Shell's bid to draw attention to its tailings efforts - and it's willingness to share what would normally be closely guarded corporate secrets - comes as the entire oil sands industry finds itself under a sustained attack for its environmental record. Though the Canadian Association of Petroleum Producers has responded with a number of television ads, companies have also been urged to improve their behaviour to ward off critics, from Greenpeace to powerful U.S. lawmakers, who disapprove of the "dirty oil" they produce.

Shell's new technology is called atmospheric fines drying, or AFD, which is designed to take oil sands tailings the consistency of motor oil and transform them into solid soil. Figuring out how to do that has become an urgent challenge for the industry, which has already produced tailings lakes that stretch over 170 square kilometres and must find ways to abide by new rules that demand they dry out some of the effluent so it can be planted into forests and wetlands.

Shell declined to answer questions on whether AFD will allow it to comply with those new rules.

But it expects the new process will allow it to better confront a key industry problem. So-called "mature fine tailings" are a product of the oil sands extraction process that look like dirty yogurt and contain water mixed with extremely fine clay particles. Those tailings, in their natural state, will remain for decades in a thick cloudy suspension that can't be released into the environment.

Shell's AFD process, which cost the company $30-million to develop, can turn them from yogurt into dirt in weeks.

After years of testing, the company started operating its first commercial plant last Friday.

The plant adds a chemical to the tailings, called a flocculant, that helps to thicken them into a sludge. It then sprays the sludge onto the sides of a 30-hectare sloping pit, where water drips from the tailings and leaves behind a solid substance that looks a bit like wet sand. Shell said the technological breakthroughs lie both in the flocculant it is using, and the process of placing down the sludge in such a way that water efficiently drains away.
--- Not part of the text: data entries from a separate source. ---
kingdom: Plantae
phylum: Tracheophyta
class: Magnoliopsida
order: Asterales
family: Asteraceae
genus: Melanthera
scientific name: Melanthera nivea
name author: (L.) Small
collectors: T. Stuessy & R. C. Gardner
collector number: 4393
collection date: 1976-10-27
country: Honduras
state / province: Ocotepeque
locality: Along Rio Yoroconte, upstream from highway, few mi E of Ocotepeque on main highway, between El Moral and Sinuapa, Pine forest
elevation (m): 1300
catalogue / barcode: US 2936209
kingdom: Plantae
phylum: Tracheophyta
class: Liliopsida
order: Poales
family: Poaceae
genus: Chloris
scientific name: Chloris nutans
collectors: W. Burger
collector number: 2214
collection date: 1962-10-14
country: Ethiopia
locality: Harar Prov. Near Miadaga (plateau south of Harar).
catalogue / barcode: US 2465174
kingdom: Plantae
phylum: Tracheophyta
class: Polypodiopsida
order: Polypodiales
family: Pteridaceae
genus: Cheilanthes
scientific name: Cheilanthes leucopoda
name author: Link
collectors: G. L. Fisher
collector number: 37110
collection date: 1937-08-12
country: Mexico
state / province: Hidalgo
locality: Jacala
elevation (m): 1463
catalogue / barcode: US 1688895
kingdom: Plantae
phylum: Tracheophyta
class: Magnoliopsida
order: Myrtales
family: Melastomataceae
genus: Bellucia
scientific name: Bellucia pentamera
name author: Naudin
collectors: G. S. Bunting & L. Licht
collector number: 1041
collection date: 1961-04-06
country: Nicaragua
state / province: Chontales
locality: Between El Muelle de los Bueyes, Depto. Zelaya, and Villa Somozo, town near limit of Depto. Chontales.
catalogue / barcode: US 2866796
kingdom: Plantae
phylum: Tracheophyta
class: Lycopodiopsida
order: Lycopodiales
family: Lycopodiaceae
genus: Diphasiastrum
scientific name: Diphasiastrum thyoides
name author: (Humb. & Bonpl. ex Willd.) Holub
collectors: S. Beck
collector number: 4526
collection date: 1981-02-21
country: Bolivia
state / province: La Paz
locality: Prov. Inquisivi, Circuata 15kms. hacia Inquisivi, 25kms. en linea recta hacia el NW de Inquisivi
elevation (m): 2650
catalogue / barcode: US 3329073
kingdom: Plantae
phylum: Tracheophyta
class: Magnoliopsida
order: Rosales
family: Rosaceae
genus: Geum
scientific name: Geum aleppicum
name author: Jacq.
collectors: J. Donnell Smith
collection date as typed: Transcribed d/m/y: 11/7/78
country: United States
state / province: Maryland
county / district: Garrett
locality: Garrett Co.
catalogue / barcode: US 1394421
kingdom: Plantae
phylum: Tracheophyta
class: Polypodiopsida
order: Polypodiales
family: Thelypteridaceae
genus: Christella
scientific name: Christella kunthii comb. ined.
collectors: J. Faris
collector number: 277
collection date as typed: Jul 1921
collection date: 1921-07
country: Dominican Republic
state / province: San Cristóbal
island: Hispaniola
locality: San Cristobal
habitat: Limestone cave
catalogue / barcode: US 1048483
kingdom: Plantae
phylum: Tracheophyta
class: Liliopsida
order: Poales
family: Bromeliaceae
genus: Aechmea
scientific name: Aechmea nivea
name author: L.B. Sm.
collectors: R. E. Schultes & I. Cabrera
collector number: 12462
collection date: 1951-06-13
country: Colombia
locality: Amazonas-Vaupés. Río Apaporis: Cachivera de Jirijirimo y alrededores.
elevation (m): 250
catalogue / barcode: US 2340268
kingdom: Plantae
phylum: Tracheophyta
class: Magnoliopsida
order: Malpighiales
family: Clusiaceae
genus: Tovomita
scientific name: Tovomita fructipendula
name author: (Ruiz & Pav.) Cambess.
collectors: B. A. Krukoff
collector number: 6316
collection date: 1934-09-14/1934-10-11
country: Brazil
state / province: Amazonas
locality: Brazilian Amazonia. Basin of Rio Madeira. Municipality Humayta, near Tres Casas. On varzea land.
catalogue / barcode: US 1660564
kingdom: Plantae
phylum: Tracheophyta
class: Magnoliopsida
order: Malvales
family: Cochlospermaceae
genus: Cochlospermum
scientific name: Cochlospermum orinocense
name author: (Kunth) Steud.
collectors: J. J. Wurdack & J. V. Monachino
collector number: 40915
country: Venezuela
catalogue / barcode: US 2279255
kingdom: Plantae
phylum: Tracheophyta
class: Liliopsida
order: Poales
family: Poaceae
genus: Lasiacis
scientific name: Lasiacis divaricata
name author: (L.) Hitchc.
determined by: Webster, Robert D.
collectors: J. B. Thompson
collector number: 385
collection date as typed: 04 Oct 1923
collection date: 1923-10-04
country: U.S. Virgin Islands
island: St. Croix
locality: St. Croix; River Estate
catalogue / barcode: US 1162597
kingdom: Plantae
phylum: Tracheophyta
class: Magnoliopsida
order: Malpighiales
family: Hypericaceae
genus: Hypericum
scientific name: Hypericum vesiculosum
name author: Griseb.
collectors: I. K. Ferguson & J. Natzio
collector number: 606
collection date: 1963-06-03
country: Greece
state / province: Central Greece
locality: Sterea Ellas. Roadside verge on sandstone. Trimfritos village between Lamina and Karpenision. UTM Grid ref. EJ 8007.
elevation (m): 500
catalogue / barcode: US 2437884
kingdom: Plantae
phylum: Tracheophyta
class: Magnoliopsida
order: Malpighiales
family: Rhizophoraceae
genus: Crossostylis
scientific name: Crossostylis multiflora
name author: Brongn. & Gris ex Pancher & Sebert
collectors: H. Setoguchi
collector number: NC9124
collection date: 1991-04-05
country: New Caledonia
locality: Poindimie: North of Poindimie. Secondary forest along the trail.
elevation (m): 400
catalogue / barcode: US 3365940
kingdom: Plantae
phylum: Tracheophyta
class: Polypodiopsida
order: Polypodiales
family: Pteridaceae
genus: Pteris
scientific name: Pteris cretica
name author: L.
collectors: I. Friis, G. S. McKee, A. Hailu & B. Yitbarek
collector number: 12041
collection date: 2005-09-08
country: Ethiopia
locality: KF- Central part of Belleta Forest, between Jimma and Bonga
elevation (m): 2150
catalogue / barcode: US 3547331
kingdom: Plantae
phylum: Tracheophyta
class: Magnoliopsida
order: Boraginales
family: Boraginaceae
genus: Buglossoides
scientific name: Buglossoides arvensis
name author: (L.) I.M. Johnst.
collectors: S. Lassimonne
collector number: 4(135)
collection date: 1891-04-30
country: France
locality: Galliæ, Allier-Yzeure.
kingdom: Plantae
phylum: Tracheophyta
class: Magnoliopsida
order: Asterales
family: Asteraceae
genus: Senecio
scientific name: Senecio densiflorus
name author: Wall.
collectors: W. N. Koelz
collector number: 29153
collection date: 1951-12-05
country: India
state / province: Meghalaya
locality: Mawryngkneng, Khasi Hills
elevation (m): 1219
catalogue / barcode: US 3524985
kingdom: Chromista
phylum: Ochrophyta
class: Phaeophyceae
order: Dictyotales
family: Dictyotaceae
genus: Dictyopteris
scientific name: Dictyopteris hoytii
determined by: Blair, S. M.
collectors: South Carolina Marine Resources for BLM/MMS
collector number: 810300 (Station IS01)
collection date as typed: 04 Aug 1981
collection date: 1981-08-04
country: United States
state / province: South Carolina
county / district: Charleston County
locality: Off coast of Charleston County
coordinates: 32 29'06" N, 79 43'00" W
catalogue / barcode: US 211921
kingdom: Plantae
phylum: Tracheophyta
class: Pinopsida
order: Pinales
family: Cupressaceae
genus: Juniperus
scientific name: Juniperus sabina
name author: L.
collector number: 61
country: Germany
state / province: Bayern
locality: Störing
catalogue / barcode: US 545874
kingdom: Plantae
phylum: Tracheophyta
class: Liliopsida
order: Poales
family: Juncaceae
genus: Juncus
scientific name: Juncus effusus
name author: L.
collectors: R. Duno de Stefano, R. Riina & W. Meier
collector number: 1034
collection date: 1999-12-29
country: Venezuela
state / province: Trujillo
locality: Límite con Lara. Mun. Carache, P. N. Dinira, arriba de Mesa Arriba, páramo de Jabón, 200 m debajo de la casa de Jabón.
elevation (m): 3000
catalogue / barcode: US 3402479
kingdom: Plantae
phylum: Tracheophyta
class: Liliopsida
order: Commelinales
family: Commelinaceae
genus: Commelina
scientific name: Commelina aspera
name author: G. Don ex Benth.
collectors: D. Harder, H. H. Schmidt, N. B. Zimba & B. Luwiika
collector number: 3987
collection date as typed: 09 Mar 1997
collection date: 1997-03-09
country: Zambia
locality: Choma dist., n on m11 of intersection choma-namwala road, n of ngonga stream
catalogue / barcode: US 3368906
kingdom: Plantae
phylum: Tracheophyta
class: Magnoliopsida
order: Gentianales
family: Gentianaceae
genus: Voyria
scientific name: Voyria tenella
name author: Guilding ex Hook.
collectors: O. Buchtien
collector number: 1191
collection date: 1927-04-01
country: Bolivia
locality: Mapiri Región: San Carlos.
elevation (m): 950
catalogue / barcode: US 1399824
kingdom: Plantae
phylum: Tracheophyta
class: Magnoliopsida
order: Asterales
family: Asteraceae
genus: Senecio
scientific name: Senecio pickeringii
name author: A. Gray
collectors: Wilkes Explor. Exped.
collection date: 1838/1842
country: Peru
Shell compared drying tailings with drying laundry; AFD is somewhat akin to laying clothes out on a hillside. The plant is expected to dry out 250,000 tonnes of tailings by year's end. If it's successful, more similar plants could be built in the future.

Despite promising to openly share data, Shell declined to discuss many aspects of AFD's performance. It would only say, for example, that the new plant will process somewhere between 1 and 20 per cent of the company's mature fine tailings. It did not describe the costs of operating the technology, nor did it say how much it could reduce its tailings pond needs.

AFD is not a "silver bullet," said John Abbott, Shell executive vice-president of heavy oil, but will instead serve as one of a portfolio of solutions. The company hopes this commercial plant will provide more answers as to the effectiveness of AFD.

If it works, the new approach to tailings could mute some of the environmental criticism directed at the industry, whose effluent is laced with heavy metals and other dangerous pollutants, and whose tailings ponds are an ugly reminder of the oil sands' environmental toll.

But environmental critics took Shell's vague explanations as a sign that the company may not be completely certain of its new process. Suncor Energy Inc., by contrast, has said its own new drying technology will both reduce its tailings pond requirements and save it money.

"It illustrates the fact that [Shell]is not feeling comfortable with laying out benchmarks they would later be held to," said Dan Woynillowicz, spokesman for the Pembina Institute, an environmental advocacy group. "That could be indicative of not necessarily having a solid confidence in terms of what level of performance could be achieved."

Suncor is the only company pledging to meet the requirements of Alberta's Directive 74, which requires oil sands companies to dry out 50 per cent of their fine tailings by 2013. Imperial Oil Ltd. was recently granted approval for a cleanup plan that won't comply with those rules until 2018; Shell's plan has not yet been approved.